## [WORK ORDER A]
Find each line in the records that contains the word "left", and copy those lines.

Black on Black is an album by American country music artist Waylon Jennings, released on RCA Victor in 1982.

Background
By 1981, Jennings excessive lifestyle had caught up to him financially.  Despite a string of #1 albums and sellout concerts, the overhead of keeping his show on the road combined with his cocaine habit had drained nearly all of his resources.  In the audio version of his autobiography Waylon, he admitted to spending up to $1,500 a day on the drug and also confessed to being out of touch with the personnel on his tours:

"The tours were runnin' well into the red.  People were hanging out and gettin' paid for it.  We had close to fifty bodies on our payroll, and I was not sure of what any of 'em were doing.  There were at least twenty more people than we needed on the crew, and if I saw somebody twice in a week, I'd ask Richie [Albright], 'Are they workin' for us?'...For every million dollars I was takin' in, I was spending two million."

In the spring of 1981, Jennings, drummer Richie Albright, and financial advisor Bill Robinson went over the singer's business affairs at a hotel in Los Angeles and found that he owed more than two million dollars and was over $800,000 overdrawn to the bank. Jennings slowly crawled out of debt by trimming down his organization and touring heavily, including a lucrative engagement in Las Vegas.   Unfortunately, Jennings' money woes came at a time when his health and creativity were flagging primarily due to his continued reliance on cocaine.

Recording and composition
Jennings reunited with Chips Moman for Black on Black, recording the album at Moman's studio in Nashville.  Jennings and Moman had previously collaborated on one of the singers biggest LPs, 1977's Ol' Waylon, and the producer had co-written what turned out to be the biggest single of Jennings' career, "Luckenbach, Texas (Back to the Basics of Love)."  Moman had also just produced the phenomenally successful Willie Nelson album Always on My Mind.   On Ol' Waylon, Moman had introduced a slicker sound without sacrificing the grit that was at the heart of Jennings' music, but Black on Black features a different sound than most Jennings albums of the period, prominently including electric pianos and backing vocals, the latter performed primarily by Jennings' wife, Jessi Colter.   In his AllMusic review of Black on Black, Thom Jurek criticizes the over-production and Moman in particular:

"On virtually every track, Jennings' voice seems to come out of a tunnel, someplace out of time and space, as if his ghost were singing these songs. The laid-back angle Jennings was trying to show here is perhaps overwrought, with electric pianos covering for electric guitars...Jennings is as inspired as he could be, but Moman ruined this set with his trademark over-production."

## [RECORDS PROVIDED]
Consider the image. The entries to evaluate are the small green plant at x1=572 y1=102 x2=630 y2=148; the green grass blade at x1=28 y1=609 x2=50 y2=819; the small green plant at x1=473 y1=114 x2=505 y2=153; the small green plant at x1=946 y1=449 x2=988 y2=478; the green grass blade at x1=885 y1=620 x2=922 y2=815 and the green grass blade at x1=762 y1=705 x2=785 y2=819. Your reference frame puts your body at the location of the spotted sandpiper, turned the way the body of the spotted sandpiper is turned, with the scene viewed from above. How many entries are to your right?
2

---

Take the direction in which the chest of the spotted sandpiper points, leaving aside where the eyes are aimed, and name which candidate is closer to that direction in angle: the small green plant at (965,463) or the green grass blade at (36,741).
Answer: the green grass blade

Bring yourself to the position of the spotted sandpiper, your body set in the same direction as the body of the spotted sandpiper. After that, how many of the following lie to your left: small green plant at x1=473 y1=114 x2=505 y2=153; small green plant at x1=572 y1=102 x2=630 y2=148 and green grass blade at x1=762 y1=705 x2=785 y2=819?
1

--

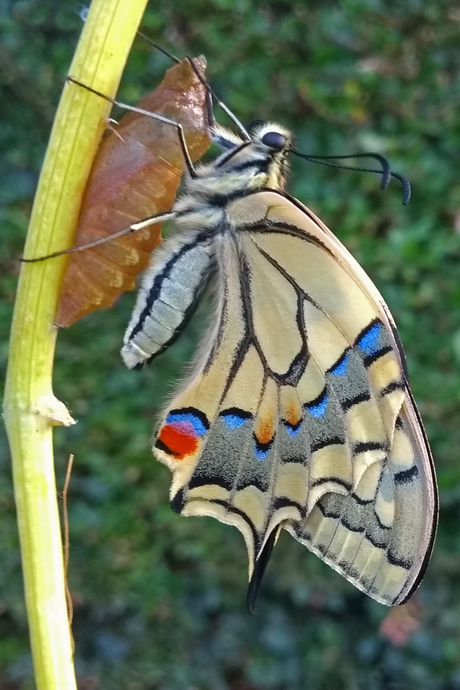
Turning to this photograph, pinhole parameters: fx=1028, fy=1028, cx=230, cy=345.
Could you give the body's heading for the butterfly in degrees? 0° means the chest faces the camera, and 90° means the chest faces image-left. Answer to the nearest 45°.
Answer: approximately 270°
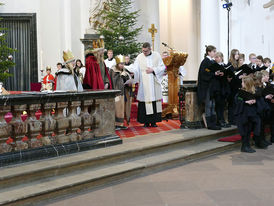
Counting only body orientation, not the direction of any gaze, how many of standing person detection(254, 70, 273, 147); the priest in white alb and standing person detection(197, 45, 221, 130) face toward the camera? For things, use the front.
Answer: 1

## [WORK ORDER B]
Carry on the text about the Black on Black album from its last sentence.

## [ANSWER A]
Bring yourself to the position of the spotted sandpiper, your body set in the same direction as the body of the spotted sandpiper. After that, how many of the following lie to your left: small green plant at x1=473 y1=114 x2=505 y2=153; small green plant at x1=572 y1=102 x2=630 y2=148 and green grass blade at x1=762 y1=705 x2=785 y2=819?
Could you give the body's heading for the butterfly in degrees? 0° means the chest faces the camera, and 90° means the chest faces image-left. Answer to the nearest 45°.

## [ANSWER B]
The album's big hit was "Just to Satisfy You," recorded as a duet with Willie Nelson.  The song had originally been a regional hit for Jennings in Arizona in 1964 and helped bring him to the attention of RCA.  Jennings had also recorded the song as the title track for a 1969 LP.  Although Jennings remained a strong presence on the country charts at this time, Nelson had eclipsed him - and just about everybody else in country music - and it was likely due to his name that the song became a #1 hit, rather than any appeal of the flagging outlaw country movement.  The album would also produce two other Top 5 singles, both written by Jennings: "Shine," which reached #4, and "Women Do Know How to Carry On," which topped out at #5.  The song "Shine" appears in the 1981 film The Pursuit of D. B. Cooper.  As on his most recent LPs, Jennings relied on well known covers to round out the album, including Johnny Cash's "Folsom Prison Blues" (which he had recorded on his 1968 album Jewels) and Hank Williams' "Honky Tonk Blues."  Perhaps the album's most moving performance is Jennings' rendition of "Song for the Life," originally recorded by Rodney Crowell, who also composed the tune.  Thom Jurek praises the song: "The acoustic piano and electric guitar fills, showcased by a gorgeous acoustic solo, would have been a stunning end to this record, but it was not to be - even if it is the strongest thing here and leaves Crowell's own version in the dust." Instead, the album closes with the Bobby Emmons' brazen "Get Naked With Me," which Jurek deems "a stupid song in the old, tired outlaw frame."  Emmons and Moman, who wrote "Luckenbach, Texas," contribute two songs to Black on Black: "May I Borrow Some Sugar from You" and "(We Made It as Lovers) We Just Couldn't Make It as Friends."

Reception
Despite mixed reviews, Black on Black was another commercial success for Jennings, reaching #3 on the Billboard country albums chart and making the Top 40 on the pop albums chart.  Amazon.com: "From the dark cover on down, the sound here was reflective of the time, using production methods that tried to make the studio experience sound more like the live experience...in this case, with mixed results."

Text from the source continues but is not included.